DO THIS: Please rewrite the material below with every "phylum" changed to "division" and everything else kept the same. Leave the pictures out of your answer.

DATA RECORDS:
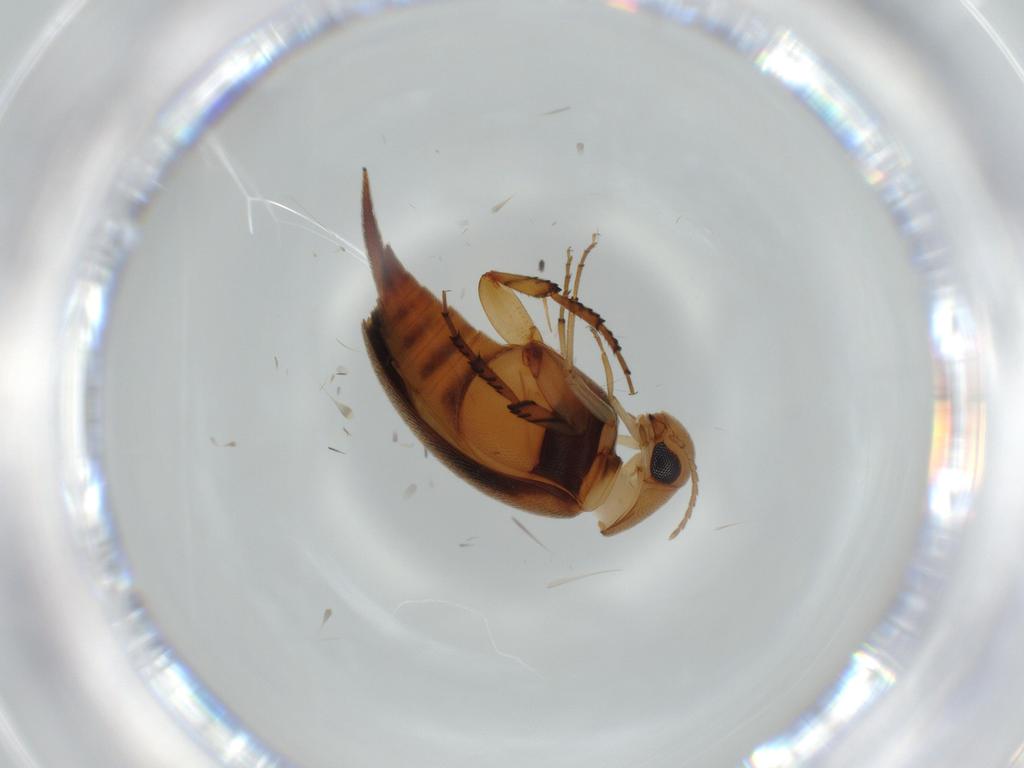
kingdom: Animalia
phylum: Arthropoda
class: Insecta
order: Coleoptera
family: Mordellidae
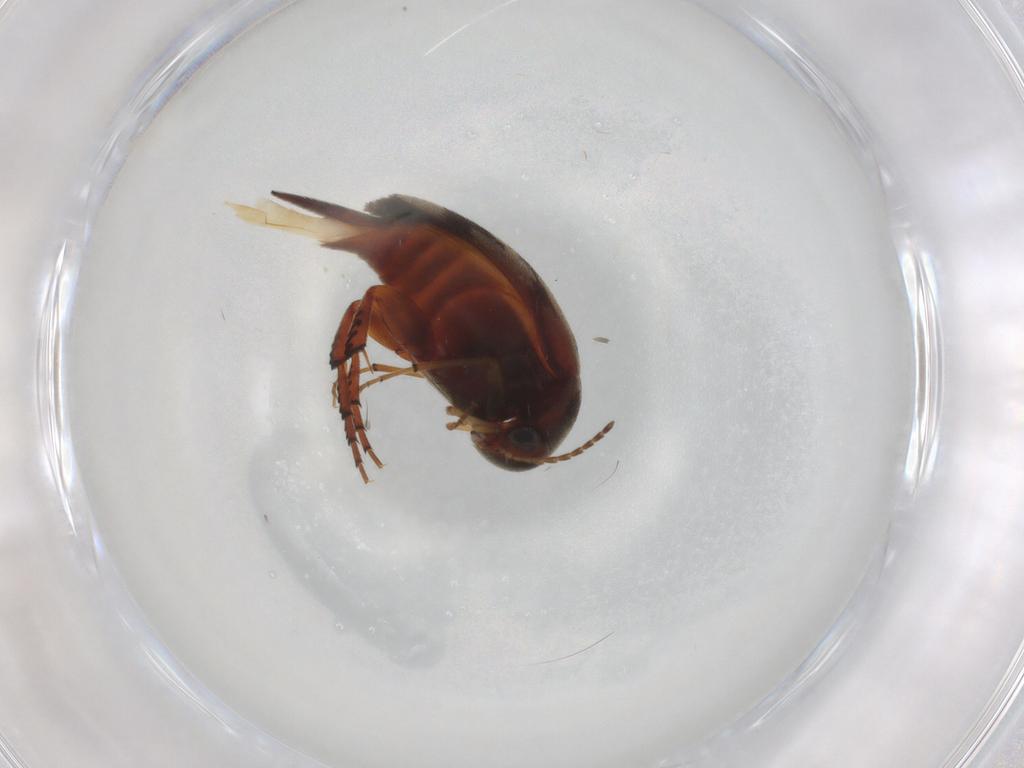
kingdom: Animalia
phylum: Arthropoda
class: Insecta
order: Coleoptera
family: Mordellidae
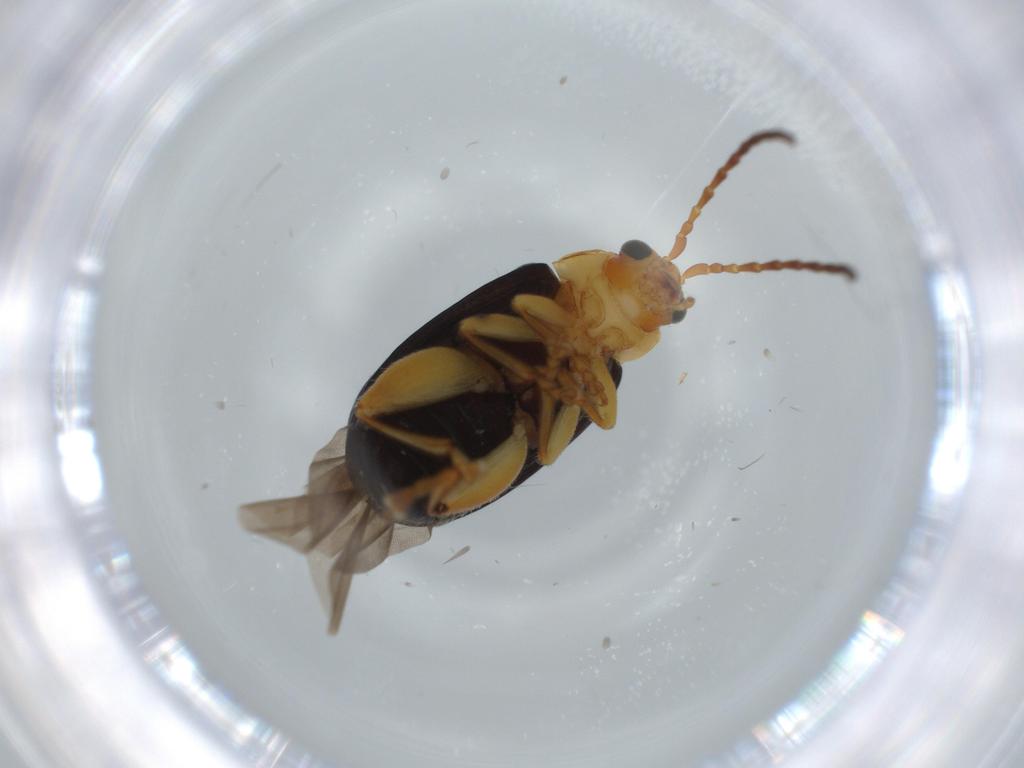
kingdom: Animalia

COMPLETE ANSWER:
kingdom: Animalia
division: Arthropoda
class: Insecta
order: Coleoptera
family: Mordellidae
kingdom: Animalia
division: Arthropoda
class: Insecta
order: Coleoptera
family: Mordellidae
kingdom: Animalia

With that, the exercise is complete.